C2 – Mean firing rate (recovery curve).
C3 – Energy trajectory (ULE cost).
C4 – E-weight matrices (initial / pre-lesion / end).
C5 – E-weight histograms (initial / post-lesion / end).
Outcome: Network self-repairs by redistributing weights — a model of compensatory plasticity.
7 MVP-D – Sleep/Wake Consolidation
Schedule: Wake₁ (0–2 s) → Sleep₁ (2–3.5 s) → Wake₂ (3.5–5.5 s).
During sleep:
- learning rates ↓ (½), synaptic diffusion ↑ (“renormalization”), noise ↓.
- yields quieter activity, entropy reduction, lower energy expenditure.
Figures
D1 – Raster with sleep shading.
D2 – Mean firing rate (time course).
D3 – ULE energy proxy (time course).
D4 – E-weight snapshots (start Day1 / end Sleep₁ / end Wake₂).
D5 – E-weight entropy (decreasing during sleep).
Interpretation: Sleep acts as a field-level optimizer—removing redundant synaptic micro-fluctuations and lowering global energy cost.
8 Unified Interpretation
Biological function | BIF representation | Observable |
Spike generation | Excitable ODE → energy pulses | ULE pump cost |
Synaptic release | Discrete PSC events × pᵣ × g | Vesicle energy |
Plasticity | STDP ± homeostasis | Weight matrix evolution |
Astrocyte control | Slow field modulation of pᵣ | EPSP variance |
Synaptopathy | Weight/pᵣ lesion | Drop → recovery |
Sleep consolidation | Diffusion ↑, gain ↓ | Entropy ↓, energy ↓ |
The same TFIF/ULE logic governs all: energy flow → geometry adaptation → information retention.
9 Applications
Domain | Example use | Benefit |
Neuro-health modelling | Damage, sleep, therapy simulations | Mechanistic insight into recovery & energy balance |
PEMF / EEG field design | Coupling real-field spectra to ULE attractors | Predict optimal stimulation patterns |
AI architectures | Energy-based continual-learning nets | Self-healing & low-power intelligence |
Education / visualization | Demonstrate emergent neural logic | Intuitive field models for students |
Hardware / neuromorphic chips | TFIF geometry + ULE energy ledger | Phase-locked, energy-aware computation |
10 Discussion
- Energetic realism: ULE converts qualitative neuroscience into quantitative cost metrics.
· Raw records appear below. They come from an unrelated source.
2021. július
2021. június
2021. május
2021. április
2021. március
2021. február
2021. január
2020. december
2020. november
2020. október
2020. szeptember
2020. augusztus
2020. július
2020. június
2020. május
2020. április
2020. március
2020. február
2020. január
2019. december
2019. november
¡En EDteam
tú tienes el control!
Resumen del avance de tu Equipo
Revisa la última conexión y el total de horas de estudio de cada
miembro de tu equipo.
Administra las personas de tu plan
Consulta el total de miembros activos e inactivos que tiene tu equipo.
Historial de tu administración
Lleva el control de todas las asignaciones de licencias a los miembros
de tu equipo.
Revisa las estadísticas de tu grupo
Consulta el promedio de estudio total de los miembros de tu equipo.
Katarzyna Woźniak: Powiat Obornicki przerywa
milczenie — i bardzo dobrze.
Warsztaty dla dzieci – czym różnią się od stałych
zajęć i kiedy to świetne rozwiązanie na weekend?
- Geometric minimalism: TFIF’s harmonic lattices reproduce biological efficiency without fine tuning.
- Bridging scales: One framework spans molecular (vesicle), cellular (spike), and systems (sleep).
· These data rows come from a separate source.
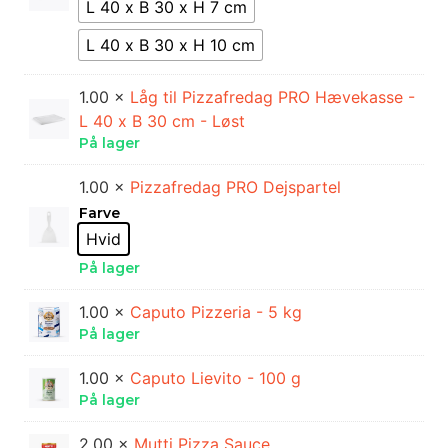
L 40 x B 30 x H 7 cm
L 40 x B 30 x H 10 cm
1.00 ×
Låg til Pizzafredag PRO Hævekasse -
L 40 x B 30 cm - Løst
På lager
1.00 ×
Pizzafredag PRO Dejspartel
Farve
Hvid
På lager
1.00 ×
Caputo Pizzeria - 5 kg
På lager
1.00 ×
Caputo Lievito - 100 g
På lager
2.00 ×
Mutti Pizza Sauce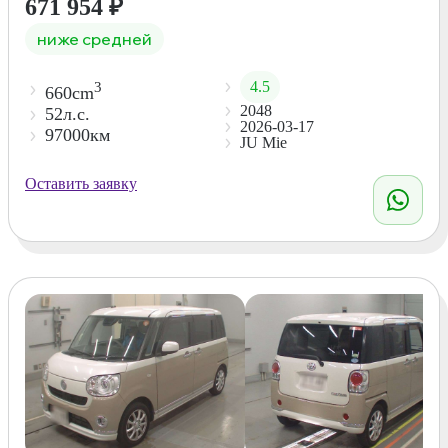
671 954
₽
ниже средней
4.5
3
660cm
2048
52л.с.
2026-03-17
97000км
JU Mie
Оставить заявку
- AI crossover: Same mathematics underlies energy-based learning and quantum-inspired hardware (UFA accelerators).
11 Conclusion
The TFIF / ULE Bio-Intelligence Framework offers a unifying energetic geometry for life and intelligence.
It replicates key behaviours — excitation, inhibition, adaptation, recovery, consolidation — with explicit energy accountability.
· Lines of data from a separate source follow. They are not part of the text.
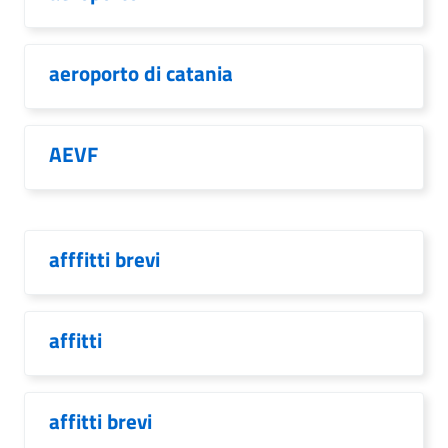
aeroporto di catania
AEVF
afffitti brevi
affitti
affitti brevi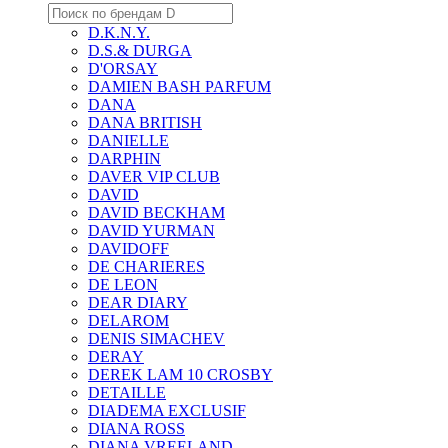
D.K.N.Y.
D.S.& DURGA
D'ORSAY
DAMIEN BASH PARFUM
DANA
DANA BRITISH
DANIELLE
DARPHIN
DAVER VIP CLUB
DAVID
DAVID BECKHAM
DAVID YURMAN
DAVIDOFF
DE CHARIERES
DE LEON
DEAR DIARY
DELAROM
DENIS SIMACHEV
DERAY
DEREK LAM 10 CROSBY
DETAILLE
DIADEMA EXCLUSIF
DIANA ROSS
DIANA VREELAND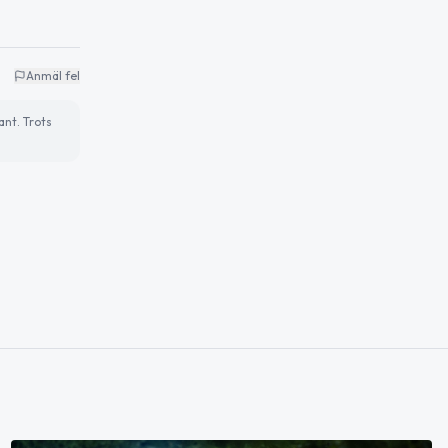
Anmäl fel
ant. Trots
This positions TFIF/ULE as both a scientific hypothesis for self-organizing biology and a technical blueprint for sustainable AI.
Appendices
A. Simulation Specifications
- Integration step: 1 ms Euler.
- Simulation lengths: 3–6 s biological time.
- Networks: 14–60 neurons.
- Parameters: see in-line tables per MVP.
B. Energy Terms (ULE accounting)
Symbol | Process | Formula | Units |
Eₚ | Pump (Na/K) | spike_count × costₛ | arb |
Eᵣ | Vesicle release | event_count × costᵥ | arb |
E_g | Gap junction loss | Σ g (Vᵢ−Vⱼ)² × dt | arb |
E_total | ULE ledger | Eₚ + Eᵣ + E_g | arb |
C. Entropy Metric
Synaptic entropy H = −Σ pᵢ log pᵢ (normalized column-wise).
ΔH < 0 during sleep → structural information gain.